COLKER: Actually, volunteers, like fans, are never truly loyal. They come and go and you have to keep recruiting to maintain your ranks.

Here’s my six-step fan program:

  1. Develop loyalty by showing people that what they are doing is beneficial.
  2. Create accountability for each person. Provide goals, specific expectations, and follow up.
  3. Create incentive, time pressure and rewards.
  4. Reinforce training over and over again.
  5. Reward, thank, reward, and thank again. When you make people feel good, they will stick around. Retention is easier than recruitment.
  6. Include each person’s opinion in decision- making. If people feel that their input is valued, they are more likely to stay loyal and active.

GA: Of course, it’s vital to target the sites that match the demographics for a particular advocacy or volunteer campaign. Who’s using Facebook, MySpace, Care2 and the other main social networking sites?

COLKER: Traditionally, very young, technologically-savvy people use these websites. Recently, older individuals are gravitating to these sites as well.

It all comes back to the group mentality, the ability to customize or personalize a profile, and to share your personality with others. Older individuals are just as likely to want to take advantage of that provided they can get past the learning curve, and their peers are active in the same social network. It does require a critical mass of participation.

Here are some recent user stats:

  • MySpace: Broadest appeal throughout age groups — 58% of users are 25-54, 41% are 35-54.
  • Facebook: Winner in 18-24 niche. Keep your eye on post- college growth.
  • Care2: 6.5 million users, no stats yet.

More info on online community usage.

GA: Now that the election is around the corner, what would you do differently next round?

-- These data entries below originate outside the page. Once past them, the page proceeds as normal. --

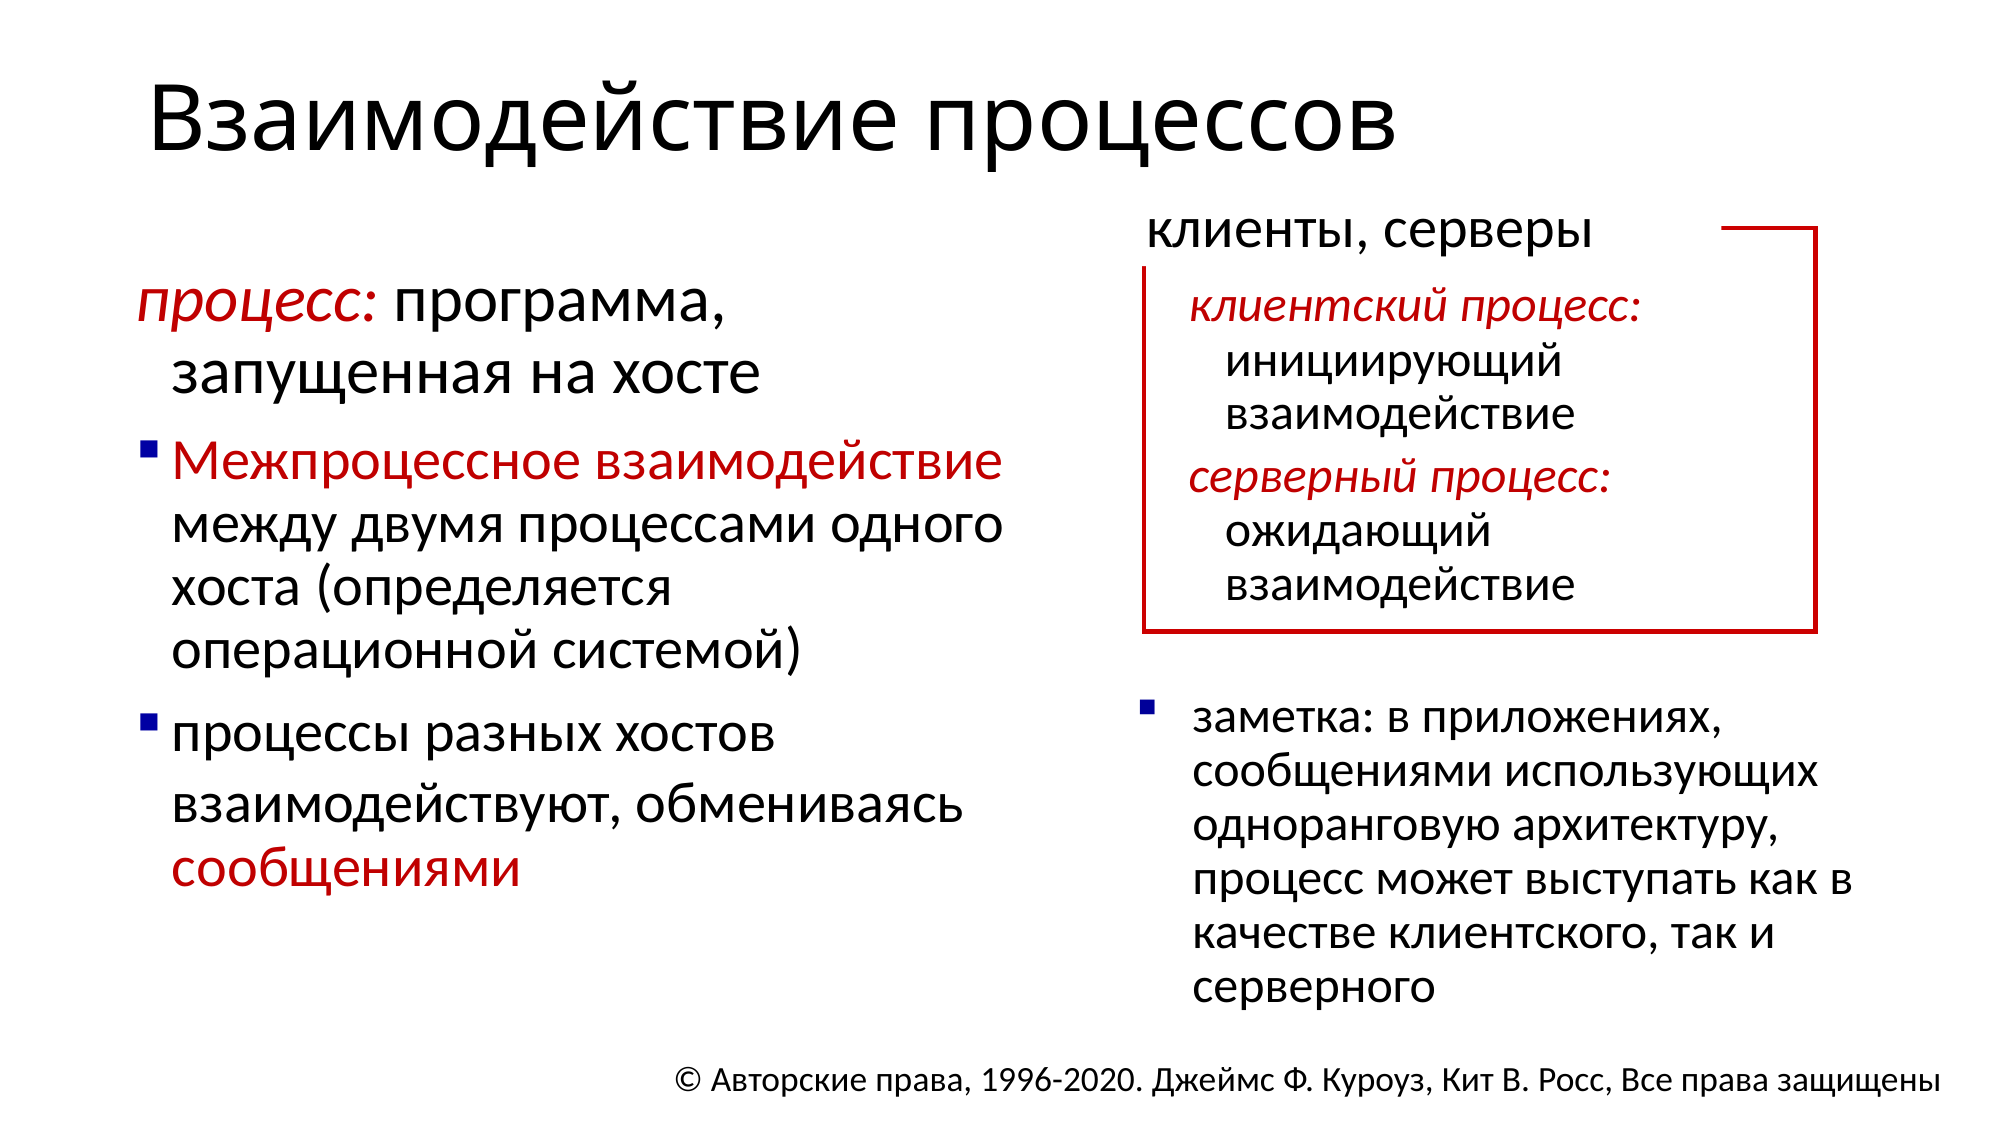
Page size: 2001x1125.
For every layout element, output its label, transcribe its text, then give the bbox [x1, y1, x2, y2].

text_box заметка: в приложениях, сообщениями использующих одноранговую архитектуру, процесс может выступать как в качестве клиентского, так и серверного [1121, 682, 1932, 984]
text_box © Авторские права, 1996-2020. Джеймс Ф. Куроуз, Кит В. Росс, Все права защищены [551, 1047, 1966, 1108]
text_box процесс: программа, запущенная на хосте Межпроцессное взаимодействие между двумя процессами одного хоста (определяется операционной системой) процессы разных хостов взаимодействуют, обмениваясь сообщениями [99, 256, 1032, 971]
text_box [1143, 181, 1816, 632]
title Взаимодействие процессов [131, 47, 1856, 195]
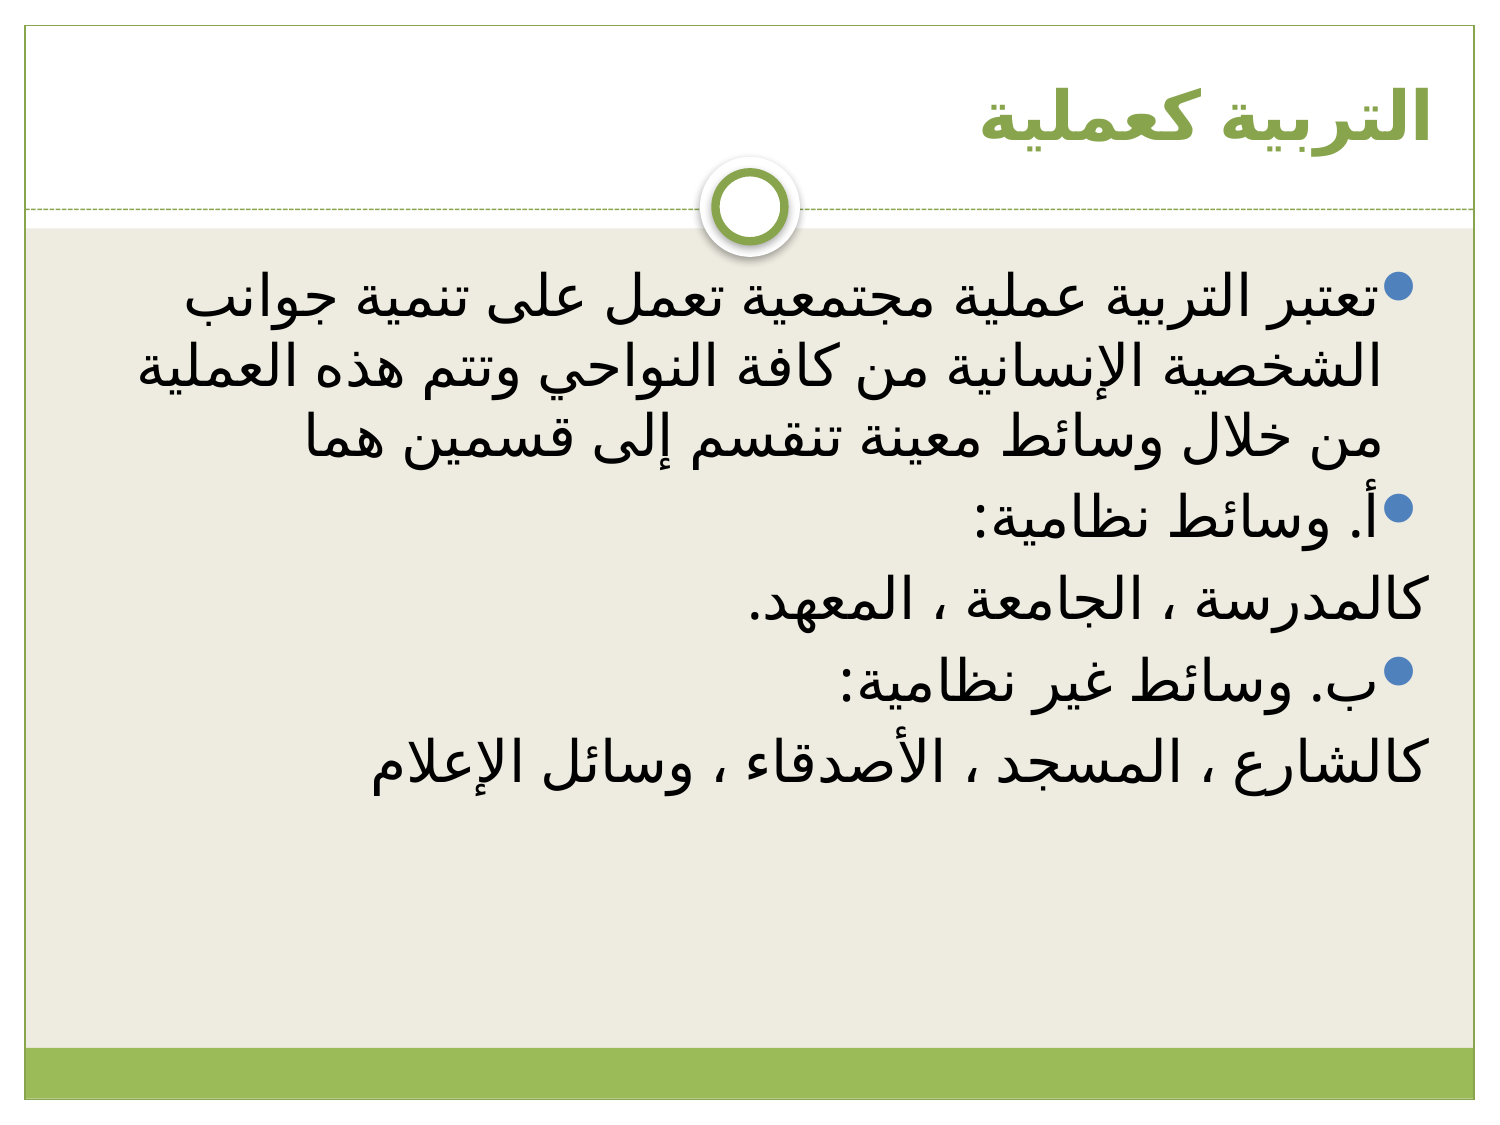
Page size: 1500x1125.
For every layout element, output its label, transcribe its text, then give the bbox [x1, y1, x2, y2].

title التربية كعملية [49, 37, 1450, 162]
list تعتبر التربية عملية مجتمعية تعمل على تنمية جوانب الشخصية الإنسانية من كافة النواحي وتتم هذه العملية من خلال وسائط معينة تنقسم إلى قسمين هما أ. وسائط نظامية: كالمدرسة ، الجامعة ، المعهد. ب. وسائط غير نظامية: كالشارع ، المسجد ، الأصدقاء ، وسائل الإعلام [49, 250, 1445, 1001]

COLKER: This is actually my second round using social networking sites to push a particular candidate. The first attempt was a failure – I focused only on MySpace. This time around, I tried a host of social networking sites to pinpoint which ones worked best for Franchot.

We didn’t get the volume I was shooting for, but we did get enough to push our candidate over the top.

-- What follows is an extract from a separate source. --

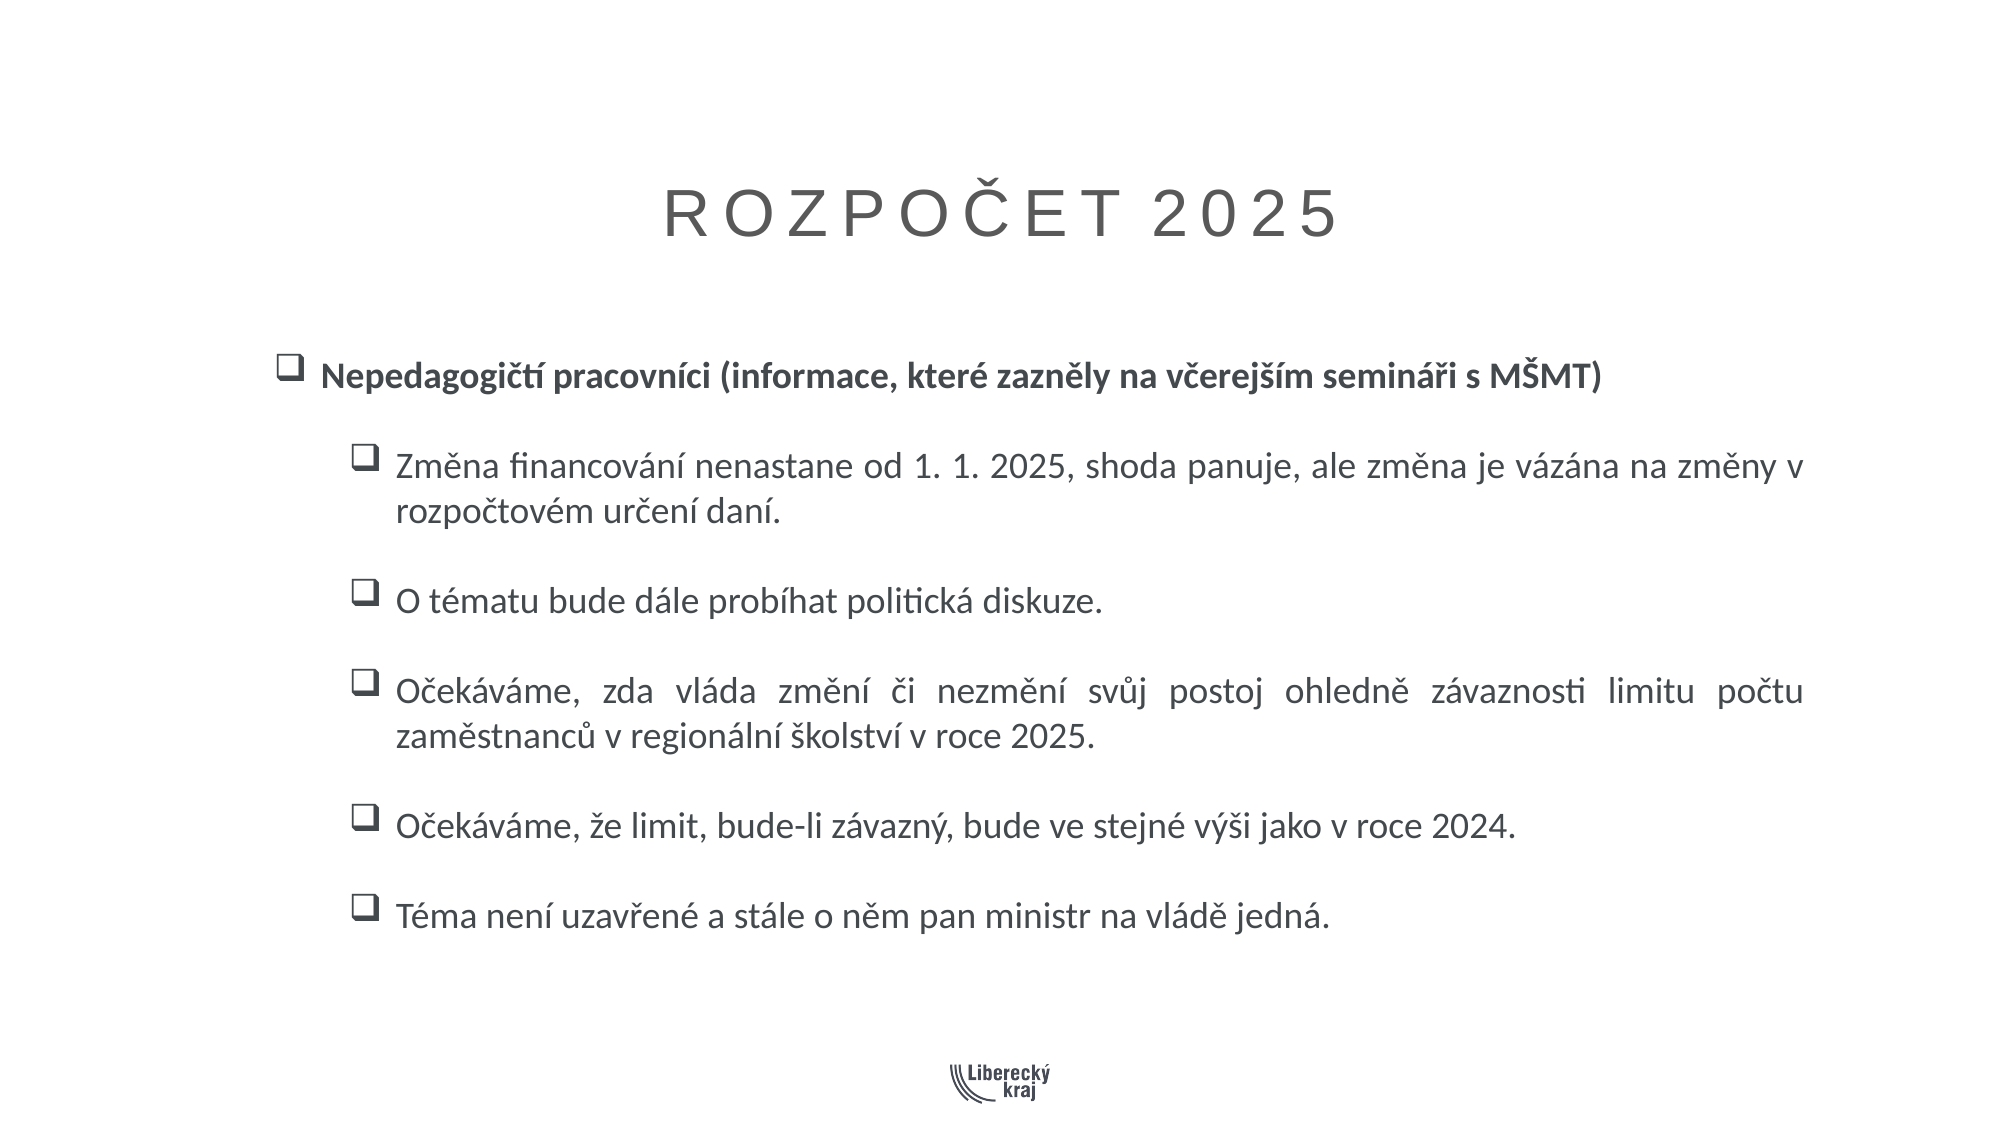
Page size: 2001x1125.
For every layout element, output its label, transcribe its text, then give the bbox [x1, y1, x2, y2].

title ROZPOČET 2025 [293, 171, 1707, 253]
picture [950, 1064, 1050, 1104]
text_box Nepedagogičtí pracovníci (informace, které zazněly na včerejším semináři s MŠMT) Změna financování nenastane od 1. 1. 2025, shoda panuje, ale změna je vázána na změny v rozpočtovém určení daní. O tématu bude dále probíhat politická diskuze. Očekáváme, zda vláda změní či nezmění svůj postoj ohledně závaznosti limitu počtu zaměstnanců v regionální školství v roce 2025. Očekáváme, že limit, bude-li závazný, bude ve stejné výši jako v roce 2024. Téma není uzavřené a stále o něm pan ministr na vládě jedná. [259, 298, 1821, 1033]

To provide a frame of reference, a political campaign – like any nonprofit advocacy campaign – is not exclusively about volunteers. It is a coordinated effort integrating fundraising, field, press, events and advertising strategies.

A good field program will bring in from 4 to 12% of overall votes cast for a candidate. I believe that the program we ran for Franchot brought in around 7% or roughly 15,000 votes.

Keep in mind that it’s hard to find volunteers for a “down-ballot” race (a race that is not exactly the most important race in people’s minds), to work in a time period still within the confines of summer vacation (very limited access to students who are traditionally the bread-and-butter volunteers), get them excited and trained, build a willingness to work very hard, and create a desire to return to volunteer day after day. You have to get creative. That’s where online social networking comes in.

GA: Playing the social networking game takes time, and some money. Any guidance for time-strapped nonprofit communicators who now, with the introduction of these social networking tools, have more channels than ever to handle? How should we prioritize?

COLKER: I think the first step is to get someone on the job – as a staffer or consultant – whom understands the concept and process of social networking into the mix of your organization.

The second step is trial and error. I have worked on campaigns on both sides of the country, and I can tell you first hand that every region or district is different. Every campaign is different. Tactics that may have worked for your organization once on a particular issue, may not deliver the same outcome under different factors. You have to find what works for your organization, diversifying your investment.

This approach necessitates the third step, which is developing patience. It takes time to build momentum and create a buzz.

GA: Any last tips for nonprofit marketers delving into the world of social networking?

COLKER: I believe that you need patience over all else, and the help of someone savvy with both these technologies and organizing to handle the day-to-day management of social networking initiatives.